Recent passage of the Obama administration’s health-care “reform” package prompts reflection on the underlying meaning of health insurance. This leads to a better understanding of the causes of health-care inflation and proposed remedies.
What is Insurance?
Insurance is a process for the transfer and amelioration of risk. Risk is transferred from risk-averse people to risk managers. The managers are qualified professionals who either bear the risk or reduce it to manageable dimensions by pooling large numbers of risks.
Risk is defined by the variability of possible outcomes. An insurable risk is unpredictable at the individual level but predictable in the aggregate. That distinction is what makes insurance companies both necessary and useful. You can’t accurately predict your particular outcome, but by pooling large numbers of outcomes, insurance companies can accurately predict aggregate outcomes. This enables the companies to manage risk by holding economic reserves sufficient to pay for the resulting claims.
Insurance companies charge premiums for the insurance they provide. The basic function of the premium is to compensate the insurance company for the risk it assumes. Logically, this requires the insurance company to charge higher premiums to people who impose larger risks on the company. In some cases, they may deny coverage altogether. By making the cost of risky behavior higher, insurance premiums reduce the total amount of risk. This is a broadly beneficial function.
How Did Today’s Health Insurance Develop?
So far, we have said nothing about health insurance per se. Instead, we have identified the broad general principles that define insurance as an economic category. What relationship does health insurance bear to archetypal insurance?

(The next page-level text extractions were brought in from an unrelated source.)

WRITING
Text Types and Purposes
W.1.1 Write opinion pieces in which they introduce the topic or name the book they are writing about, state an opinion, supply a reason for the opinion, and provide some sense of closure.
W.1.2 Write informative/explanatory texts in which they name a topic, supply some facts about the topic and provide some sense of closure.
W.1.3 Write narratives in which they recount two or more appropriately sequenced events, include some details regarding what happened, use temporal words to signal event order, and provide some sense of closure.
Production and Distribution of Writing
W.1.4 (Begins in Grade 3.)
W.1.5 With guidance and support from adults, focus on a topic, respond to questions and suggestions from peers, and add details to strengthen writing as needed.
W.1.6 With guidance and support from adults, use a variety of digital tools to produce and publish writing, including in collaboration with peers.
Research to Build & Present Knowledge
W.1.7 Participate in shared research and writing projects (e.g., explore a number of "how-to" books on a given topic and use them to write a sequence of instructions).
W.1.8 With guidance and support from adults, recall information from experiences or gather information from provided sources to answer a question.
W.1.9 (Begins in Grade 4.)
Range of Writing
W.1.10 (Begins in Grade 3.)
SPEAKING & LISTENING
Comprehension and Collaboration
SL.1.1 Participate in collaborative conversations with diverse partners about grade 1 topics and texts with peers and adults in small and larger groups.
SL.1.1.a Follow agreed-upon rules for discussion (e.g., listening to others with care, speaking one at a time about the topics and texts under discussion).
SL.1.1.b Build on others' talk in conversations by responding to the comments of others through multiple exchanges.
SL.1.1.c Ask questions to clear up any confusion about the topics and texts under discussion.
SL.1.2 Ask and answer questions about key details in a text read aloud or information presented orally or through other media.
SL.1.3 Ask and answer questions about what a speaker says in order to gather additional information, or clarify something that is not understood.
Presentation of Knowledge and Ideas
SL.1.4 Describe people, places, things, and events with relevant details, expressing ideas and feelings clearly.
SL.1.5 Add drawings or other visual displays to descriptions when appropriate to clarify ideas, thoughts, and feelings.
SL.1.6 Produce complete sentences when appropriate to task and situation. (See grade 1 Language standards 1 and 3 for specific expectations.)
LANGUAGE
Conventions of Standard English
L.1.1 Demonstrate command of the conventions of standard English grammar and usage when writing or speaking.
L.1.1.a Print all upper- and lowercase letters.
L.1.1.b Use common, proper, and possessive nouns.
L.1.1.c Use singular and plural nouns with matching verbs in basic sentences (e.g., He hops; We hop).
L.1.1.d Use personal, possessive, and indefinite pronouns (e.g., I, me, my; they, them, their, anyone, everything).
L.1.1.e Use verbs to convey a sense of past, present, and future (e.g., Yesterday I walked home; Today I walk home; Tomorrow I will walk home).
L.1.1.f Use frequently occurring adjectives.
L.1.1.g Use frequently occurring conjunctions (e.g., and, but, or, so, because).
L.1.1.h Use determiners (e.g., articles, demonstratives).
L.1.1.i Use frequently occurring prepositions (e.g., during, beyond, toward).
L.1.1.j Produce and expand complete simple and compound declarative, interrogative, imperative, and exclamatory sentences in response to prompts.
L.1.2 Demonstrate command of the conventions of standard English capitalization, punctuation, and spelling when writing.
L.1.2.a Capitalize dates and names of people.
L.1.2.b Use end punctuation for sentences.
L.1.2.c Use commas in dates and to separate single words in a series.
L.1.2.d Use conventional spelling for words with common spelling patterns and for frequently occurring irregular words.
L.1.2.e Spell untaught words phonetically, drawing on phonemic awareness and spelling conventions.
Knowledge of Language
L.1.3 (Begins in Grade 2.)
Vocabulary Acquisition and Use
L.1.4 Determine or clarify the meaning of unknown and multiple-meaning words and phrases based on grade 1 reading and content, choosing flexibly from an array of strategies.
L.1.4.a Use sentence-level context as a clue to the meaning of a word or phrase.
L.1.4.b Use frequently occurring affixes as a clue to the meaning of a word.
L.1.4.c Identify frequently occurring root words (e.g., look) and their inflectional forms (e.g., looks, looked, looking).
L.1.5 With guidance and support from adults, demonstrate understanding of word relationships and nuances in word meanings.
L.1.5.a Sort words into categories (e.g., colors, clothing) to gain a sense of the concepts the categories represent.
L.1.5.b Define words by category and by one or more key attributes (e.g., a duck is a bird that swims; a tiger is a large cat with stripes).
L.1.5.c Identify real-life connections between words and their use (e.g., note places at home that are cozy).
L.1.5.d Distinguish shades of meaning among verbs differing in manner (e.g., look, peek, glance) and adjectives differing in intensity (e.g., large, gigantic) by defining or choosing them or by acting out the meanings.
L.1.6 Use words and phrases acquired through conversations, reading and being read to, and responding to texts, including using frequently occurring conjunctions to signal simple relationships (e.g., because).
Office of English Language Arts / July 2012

In the U. S., most health insurance is provided by employers as an employment benefit, rather than purchased by individuals. This practice became widespread during World War II. The federal government slapped controls on prices, wages, and salaries during the war. (Wartime is the classic occasion for inflation, since governments often resort to money creation to finance the war.) Since employers were unable to offer wage increases to reward and lure labor, they chose instead to offer employee benefits such as health insurance. Employees had an incentive to accept the benefits because health insurance is very broadly useful. Both employers and employees had an incentive to adopt this system because health insurance benefits were a deductible business expense to the employer and were not counted as taxable income to the employee.
Great oaks from little acorns grow. (Perhaps that should be “oafs.”) What started out as a way of circumventing wartime price controls persisted because of the special tax status accorded to employee benefits. At first, the insurance policies were fairly conventional – high-deductible, catastrophic-type policies designed to protect the insured against the financial calamity of a huge medical bill. But that gradually changed.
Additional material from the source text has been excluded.